*PAGE TEXT*
----

Chemistry Forum

Here are the two formulas:

Br- + KHSO₅ --> HOBr + H₂SO₄
Br- + O₃ + H₂O --> HOBr + O₂ + H+

Br- + KHSO₅ --> HOBr + H₂SO₄

Number of electrons from reducing agent (Br-) should be equal to number of electrons accepted by oxidizer (peroxide KOS(O₂)-O-OH): three oxygen atoms are O₂- and two (bold highlight) oxygen atoms of peroxide are 2O-
Br- - 2e- = Br+
2O- + 2e- = 2O₂-

Therefore, for every Br- we need two KHSO₅ containing two peroxide oxygen atoms O-. Write their correct ratio on the left side. Equalize by sulfur on the right (one on each side)

Br- + KHSO₅ --> HOBr + H₂SO₄
Potassium must end up with salt, if in the presence of H₂SO₄

look what else is missing and where (usually water). Anion on the left side should produce anion with the same number of charges on the right
Br- + KHSO₅ = HOBr + KSO₄- now it is equilibrated

It seems like another presentation of the same reaction could be correct too
Br- + KHSO₅ = OBr- + KHSO₄
but sulfuric acid is stronger that HBrO, and therefore the first equation is more scientifically correct

Try the second problem by yourself using electron equilibration technique first
Br- + O₃ + H₂O --> HOBr + O₂ + H+

Br- - 2e- = Br+
but this is more challenging:
3O- + e- => 3O₂- how many electrons should be added to the left side to make total 3x2 = 6 negative charges?

----

*WHAT YOU HAVE TO DO*
Pick up the chemistry forum thread on balancing the bromide oxidation equations after its last line and continue writing it.

----

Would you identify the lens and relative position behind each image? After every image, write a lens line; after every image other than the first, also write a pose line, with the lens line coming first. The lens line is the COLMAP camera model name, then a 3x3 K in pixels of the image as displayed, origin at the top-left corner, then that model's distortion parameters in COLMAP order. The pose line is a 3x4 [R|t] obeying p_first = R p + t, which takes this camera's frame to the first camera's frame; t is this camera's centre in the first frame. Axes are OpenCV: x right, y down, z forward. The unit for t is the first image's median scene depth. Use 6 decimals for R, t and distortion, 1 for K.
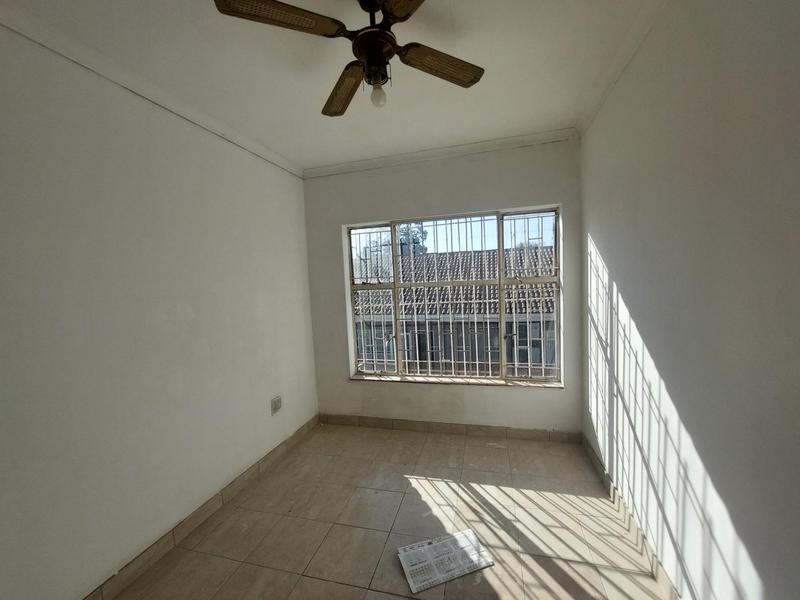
lens RADIAL K [[320.6, 0, 399.9], [0, 320.6, 302.7], [0, 0, 1]] dist [-0.022633, 0.003249]
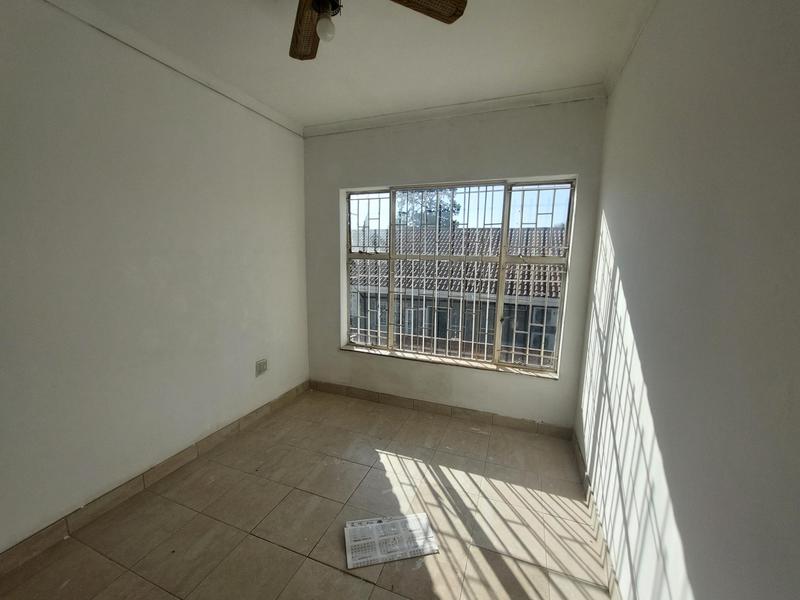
lens RADIAL K [[320.6, 0, 395.9], [0, 320.6, 303.7], [0, 0, 1]] dist [-0.022633, 0.003249]
pose [[0.992534, 0.079319, -0.092650, 0.126319], [-0.070957, 0.993384, 0.090299, -0.002064], [0.099199, -0.083051, 0.991596, 0.059093]]
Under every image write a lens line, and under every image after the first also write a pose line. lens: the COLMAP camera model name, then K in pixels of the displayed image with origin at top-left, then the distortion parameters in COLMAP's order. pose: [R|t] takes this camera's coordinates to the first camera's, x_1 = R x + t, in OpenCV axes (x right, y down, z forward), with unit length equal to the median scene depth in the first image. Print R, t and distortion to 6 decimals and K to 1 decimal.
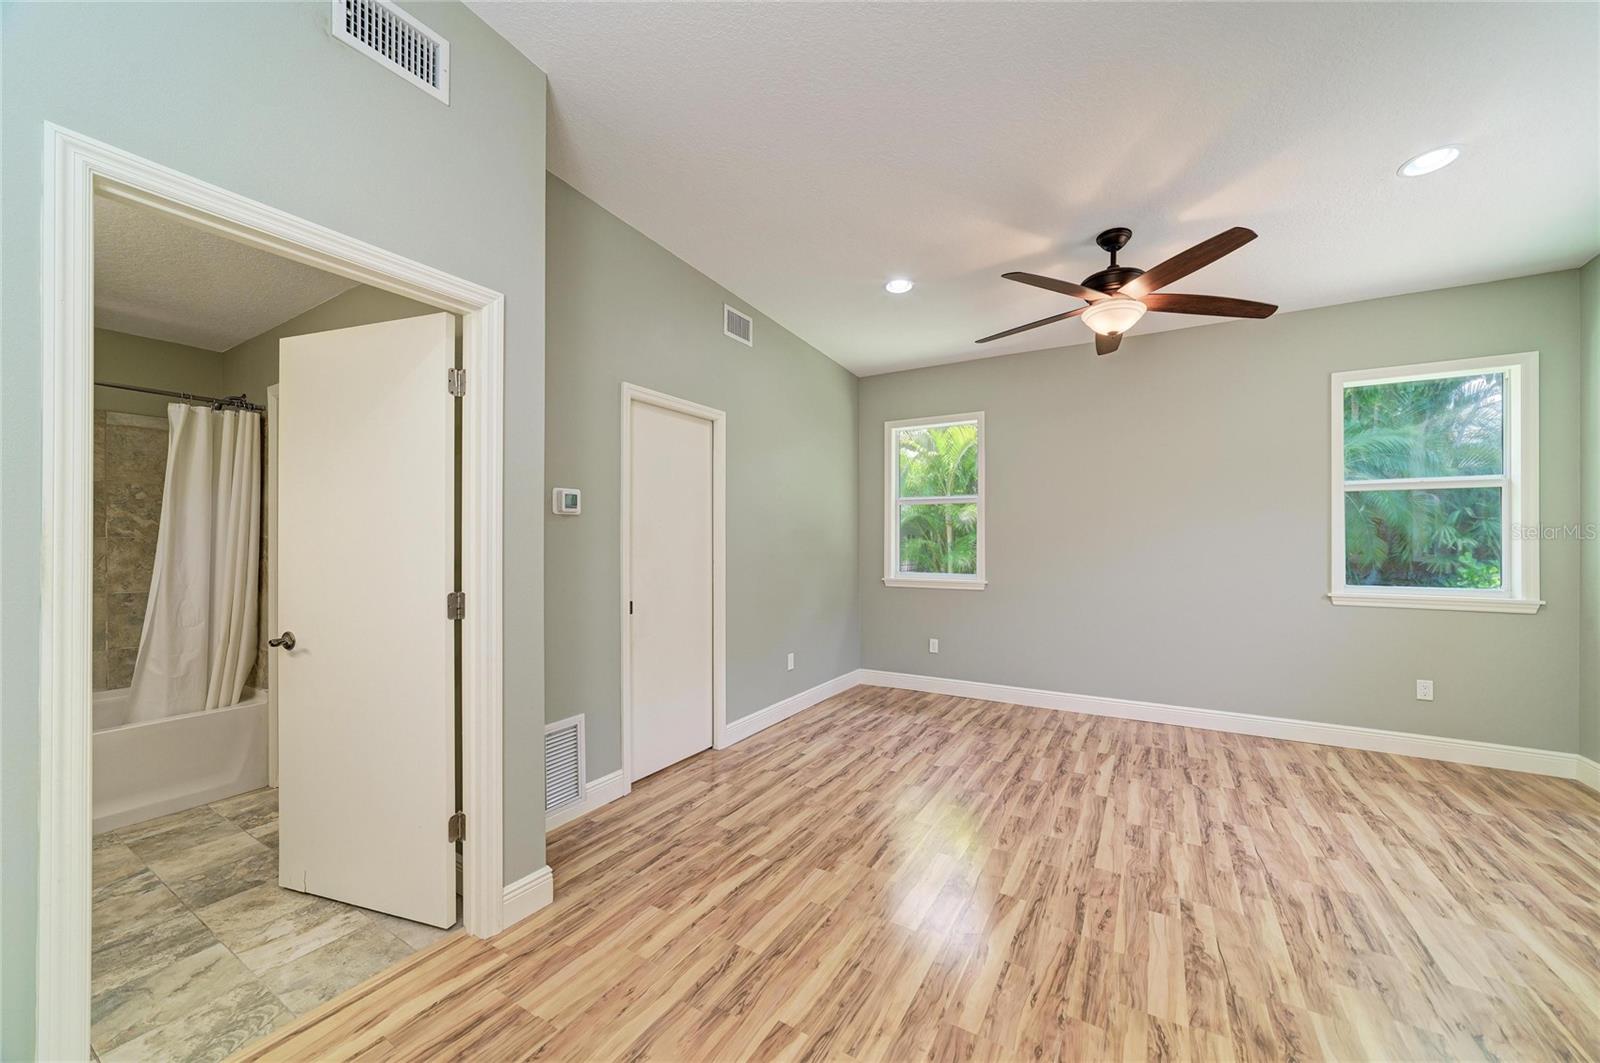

----

*ANSWER SPACE*
Answer: to three existing add three e-
3O- + 3e- = 3O₂- Now this is equilibrated

Satisfy the rule Number of electrons from reducing agent (Br-) should be equal to number of electrons accepted by oxidizer O-
Find common denominator and multiply:
3Br- - 6e- = 3Br+
6O- + 6e- = 6O₂-

The rest is easy! Remember, anion on the left and cation (proton) on the right are given to you on purpose for confusion. You should equilibrate and make equal charges on both sides.
Please give your answer here.
Good luck!